Every now and then, people comment on my ability to talk to strangers.
It’s funny to call this an ability because anyone can do this as soon as they choose. To me, it’s not a skill, it’s just a decision.
But if I was asked to pinpoint the moment I started to develop this “ability”, it was when I observed the “Vacation Phenomenon” and decided to apply it’s core principle to my life on a daily basis.
The day I started to apply this technique, I became a happier person.
To understand fully, I’ll explain my personal experience with the phenomenon here:
I was once in Orlando and saw someone wearing a sweatshirt from my hometown, so I walked up to them and started a conversation. I’ve seen this person hundreds of times before but I never said anything.
We were thousands of miles away from that little town but I was now enthusiastically walking up to talk to him with cheer in my eyes.
Was that sweatshirt a sense of comfort? A bond of commonality? Because he was on the same vacation, does that mean he wasn’t a crazy person? How was I able to have such a positive interpretation of seeing this person? Why did I automatically trust him more than everyone else I saw on this particular trip?
There’s 20,000 people in my hometown. Why does being in a far away land make me care so much about seeing one of them?
Regardless, it was a pleasant conversation. Nothing particularly exciting resulted from this encounter besides the that fact that I say “Hi” to that person when I see him now.
The reason I am speaking about this moment to this day is that it made me look at human interaction through a different scope.

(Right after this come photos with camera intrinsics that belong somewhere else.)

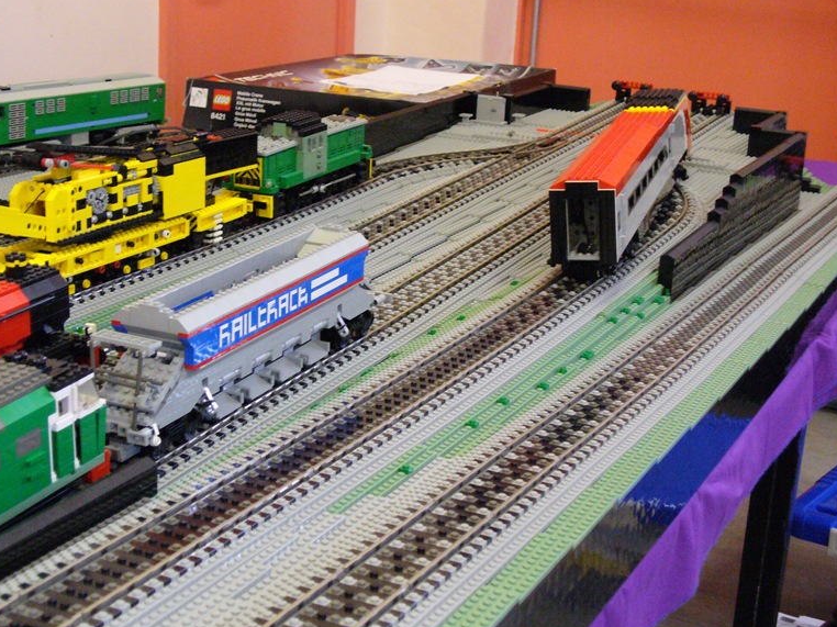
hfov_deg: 30.7
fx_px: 1523
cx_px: 409
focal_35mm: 63
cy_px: 318
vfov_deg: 23.3
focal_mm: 9.9
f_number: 3.1
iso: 400
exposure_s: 1/30
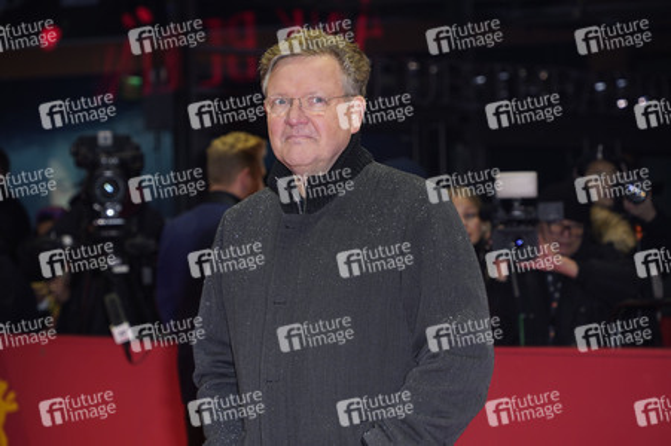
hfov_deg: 17.1
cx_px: 336
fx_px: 2235
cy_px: 223
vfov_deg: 11.4
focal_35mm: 120
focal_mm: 120
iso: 800
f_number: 5.6
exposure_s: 1/160
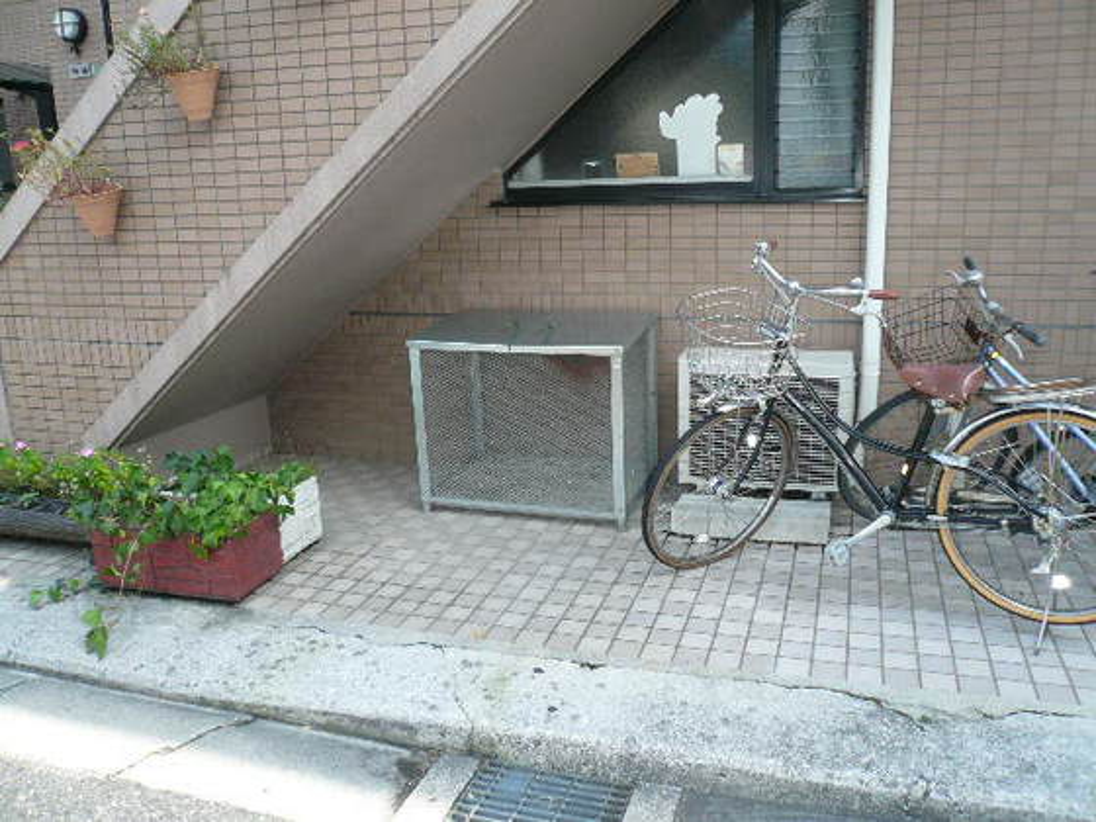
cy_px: 411
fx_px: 887
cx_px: 548
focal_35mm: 28
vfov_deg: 49.7
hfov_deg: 63.4
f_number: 2.8
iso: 100
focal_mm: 4.6
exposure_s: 1/250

I was a teenager when this happened, but I observed the scenario carefully and I remember asking myself this question: What if everyone always acted as if we were on the same vacation. But instead of Orlando, our destination was is earth. Our trip lasts roughly an average 70-90 years, give or take the amount of fast food trips one makes. And when it’s over, we take the first flight home and hopefully it doesn’t involve any lengthy layovers.
When in this vacation mindset, we don’t need to be best friends with everyone we see. We don’t need to trust everyone we see. We don’t need to change our core beliefs. But maybe with this approach we can challenge ourselves to offer a little more warmth to the world.

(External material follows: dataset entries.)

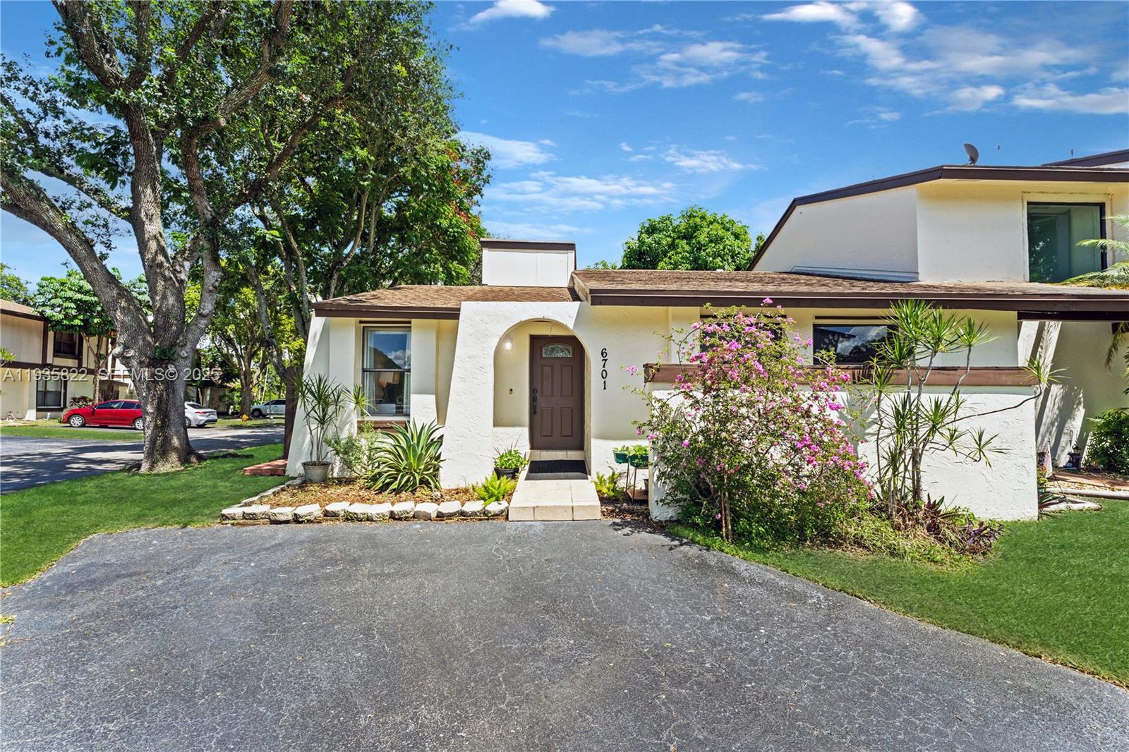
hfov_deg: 104.3
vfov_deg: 81.2
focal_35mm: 14
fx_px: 439
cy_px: 376
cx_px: 564
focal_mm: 14
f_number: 11
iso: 100
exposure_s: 1/25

After all, this is once in a lifetime trip.
Instead of condemning what makes us different, let’s celebrate that which brings us together. Let’s continue to discover our individual uniqueness, but collaborate in ways to bring out the best in our fellow man or woman.
Maybe we wouldn’t flick off people in traffic jams. Maybe we would say “Hello” to strangers in passing. Maybe we wouldn’t write nasty comments on social media. Maybe we would enjoy the human condition instead of avoiding it at all costs.
Besides our where we live, we can usually relate to A LOT of the same things. We little humans are more alike than we’re different: We breathe air. We eat food and drink to survive. We need shelter. We love some people. We don’t love some people. Puppies are cute. Pizza is delicious. And deep down, we all want to smile and be happy. All basic things. But all pretty consistent.
Try it out. The next person you talk to, pretend you’re in Barbados or somewhere weird and see how it goes.
Maybe it it doesn’t work for you.
But, maybe, just maybe, it turns out to be pleasant.
And if it does, I hope you enjoy your vacation and it brings new exciting personalities into your world. You don’t need frequent flyer miles and you don’t need a suitcase. You don’t need to wait all year for that one week of escape.
But you can bring that warmth to your very experience on an everyday basis.
And when you get there, please just remember to send me a cheesy postcard and a picture of yourself wearing a sweatshirt from your hometown.